Because it works with most leading encryption algorithms it’s a very secure protocol too, commonly connecting with an AES 256 bit encryption key.

On the downside, it has limited compatibility across platforms which means not everyone will have an easy time with it. Windows users are fine, as it was developed by Microsoft, but those on other platforms may want to choose another protocol. You also can’t choose which port to use when you connect with IKEv2/IPSec, which means it’s easy for some platforms to block. 

I rate it 8/10, it’s great for when I’m on the move, and it’s nice and stable so I know I’m safe. But the lack of compatibility can be annoying when I’m changing between devices…


There’s a reason that OpenVPN is a popular choice as a protocol for many VPN services, and that’s because it’s highly secure, open source and versatile. 

Being open source means that it’s essentially honest - it allows you to check for any skeletons in the closet of its coding, or potential vulnerabilities. It can run a vast number of different encryption protocols too, which makes it hugely versatile. On top of those great qualities, it can be run through either the UDP or TCP port, making it a very difficult VPN protocol to block when  it’s configured correctly. 

OpenVPN uses the same AES 256 bit encryption as IKEv2/IPSec, but as it’s so versatile and customisable, can also be configured to use RC5 and Blowfish encryption protocols. 

The compatibility of OpenVPN can also be a downside though - for a less experienced user, it can be overwhelming and excessively complicated to set up. The speeds it can achieve are also not the absolute best. 

I rate it 9/10. I love being able to switch up encryption types and which port I’m using depending on what I’m doing online - which means I can get around most blocks. If OpenVPN was that little bit faster, I’d definitely give it a 10. 


When you’re talking about VPN protocols, Wireguard is the one that gets back end developers and encryption specialists all excited, like school children around their crush. That’s because it’s the newest, sexiest protocol on the market and uses a brand new encryption algorithm which is making the other protocols jealous. 

Wireguard uses ChaCha20 symmetric encryption, Curve25519 for anonymous key exchange, Poly1305 for data authentication, and BLAKE2s for hashing. That might sound like technological nonsense, but a coder who is reading this just felt a little tingle. 
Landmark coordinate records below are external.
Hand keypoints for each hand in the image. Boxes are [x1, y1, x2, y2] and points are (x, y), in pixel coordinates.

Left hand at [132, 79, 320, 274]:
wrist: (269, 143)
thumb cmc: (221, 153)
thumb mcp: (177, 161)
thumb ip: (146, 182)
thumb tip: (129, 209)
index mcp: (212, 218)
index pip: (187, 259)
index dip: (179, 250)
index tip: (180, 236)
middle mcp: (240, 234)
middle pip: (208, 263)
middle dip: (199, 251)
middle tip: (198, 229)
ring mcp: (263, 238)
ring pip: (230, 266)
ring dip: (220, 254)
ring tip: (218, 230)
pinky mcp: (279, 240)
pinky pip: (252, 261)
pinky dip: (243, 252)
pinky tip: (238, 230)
As well as using the latest technological advancement in the VPN world, Wireguard is the tightest piece of coding available in VPN protocol terms. It only uses 4000 lines of code to function, which is easily 100 times less than the likes of OpenVPN. 
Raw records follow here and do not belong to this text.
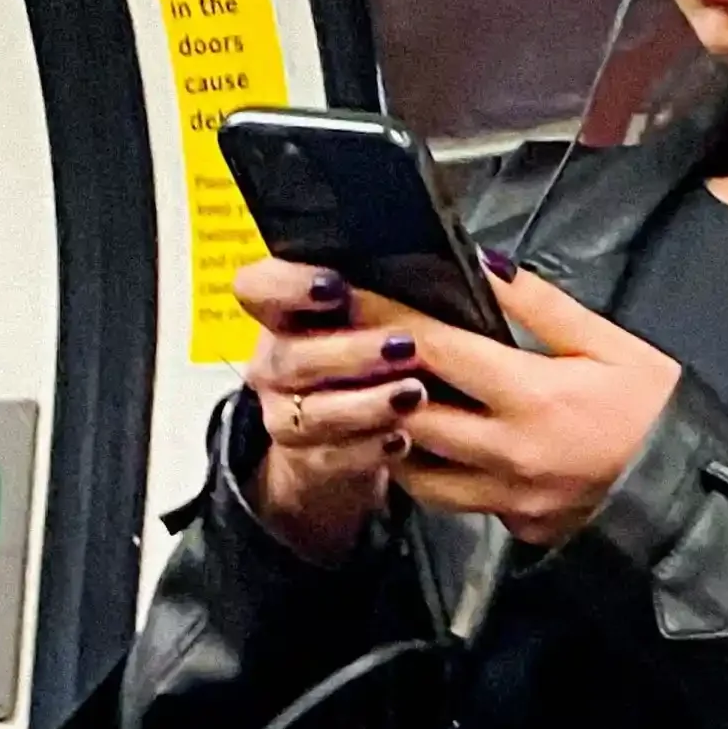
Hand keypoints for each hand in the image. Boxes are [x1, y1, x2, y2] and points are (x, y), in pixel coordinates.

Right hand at [236, 260, 428, 563]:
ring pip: (312, 412)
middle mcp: (274, 363)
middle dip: (349, 351)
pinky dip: (369, 449)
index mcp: (282, 314)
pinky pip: (332, 458)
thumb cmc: (368, 362)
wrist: (345, 440)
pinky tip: (403, 438)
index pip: (256, 287)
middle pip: (290, 356)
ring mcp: (285, 415)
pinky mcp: (307, 462)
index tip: (337, 287)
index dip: (287, 286)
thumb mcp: (373, 322)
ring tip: (414, 394)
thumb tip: (471, 267)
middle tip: (404, 347)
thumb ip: (391, 296)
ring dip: (365, 403)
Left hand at [374, 260, 680, 548]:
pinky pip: (459, 503)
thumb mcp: (610, 344)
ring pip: (418, 474)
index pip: (435, 349)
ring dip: (394, 438)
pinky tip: (438, 451)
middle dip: (374, 381)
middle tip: (349, 352)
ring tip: (386, 406)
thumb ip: (543, 306)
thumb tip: (486, 267)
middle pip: (409, 415)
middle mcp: (508, 452)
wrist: (691, 488)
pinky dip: (438, 476)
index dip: (386, 318)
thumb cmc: (655, 410)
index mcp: (532, 396)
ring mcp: (509, 499)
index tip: (352, 297)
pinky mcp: (516, 528)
It’s got variety too and can run through any UDP port, making it super hard to block. Last of all - the speed is excellent thanks to that ChaCha20 encryption, which no other VPN protocols currently have. 

The only downside to Wireguard is that it is still so new. That means VPN providers are finding their own solutions to slight gaps in Wireguard's security that are still being found. 
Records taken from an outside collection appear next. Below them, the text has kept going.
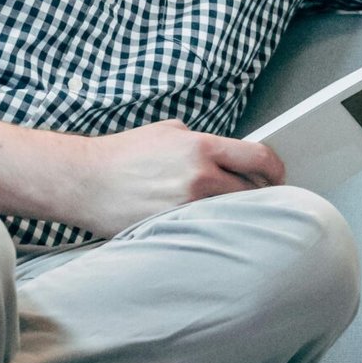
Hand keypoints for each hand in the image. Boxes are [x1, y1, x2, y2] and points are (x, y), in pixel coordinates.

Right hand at [72, 120, 282, 237]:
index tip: (277, 176)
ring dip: (237, 213)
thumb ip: (201, 140)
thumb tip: (226, 153)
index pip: (260, 158)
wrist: (84, 180)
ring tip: (232, 213)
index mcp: (201, 147)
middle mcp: (200, 177)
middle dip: (258, 193)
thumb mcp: (167, 132)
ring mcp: (188, 207)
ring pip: (234, 214)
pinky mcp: (174, 229)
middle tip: (257, 197)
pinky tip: (211, 228)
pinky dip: (214, 228)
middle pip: (253, 190)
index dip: (276, 169)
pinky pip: (209, 230)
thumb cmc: (123, 154)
I rate it 10/10. The newest isn’t always the best, but if you need a fast VPN connection Wireguard is the one. When I’m streaming, downloading large files or gaming, I always go with it and it hasn’t let me down yet.

Which VPN protocol is my perfect match? 

As we’ve explained, the different VPN protocols can be best used in different situations. 

If you’re just looking for a seriously safe VPN connection that won’t ever let you down, then there’s an argument to go with OpenVPN all the time. It means that you can be sure your data will be safe and your anonymity preserved. 

When you’re looking for straight up speed of connection and a tiny bit of instability doesn’t bother you, maybe Wireguard is the one. You know it will always get the best connection speed because of that brand new ChaCha20 encryption. 

If it’s stability you rely on above all else, then IKEv2/IPSec is probably your choice. It’s been around for the longest and has the most miles on the clock, so it’s been more rigorously tested than either of the other two we offer at BlufVPN. 

Essentially, your perfect VPN protocol match might depend on how you’re feeling at the time, but now you have the tools to make an informed choice.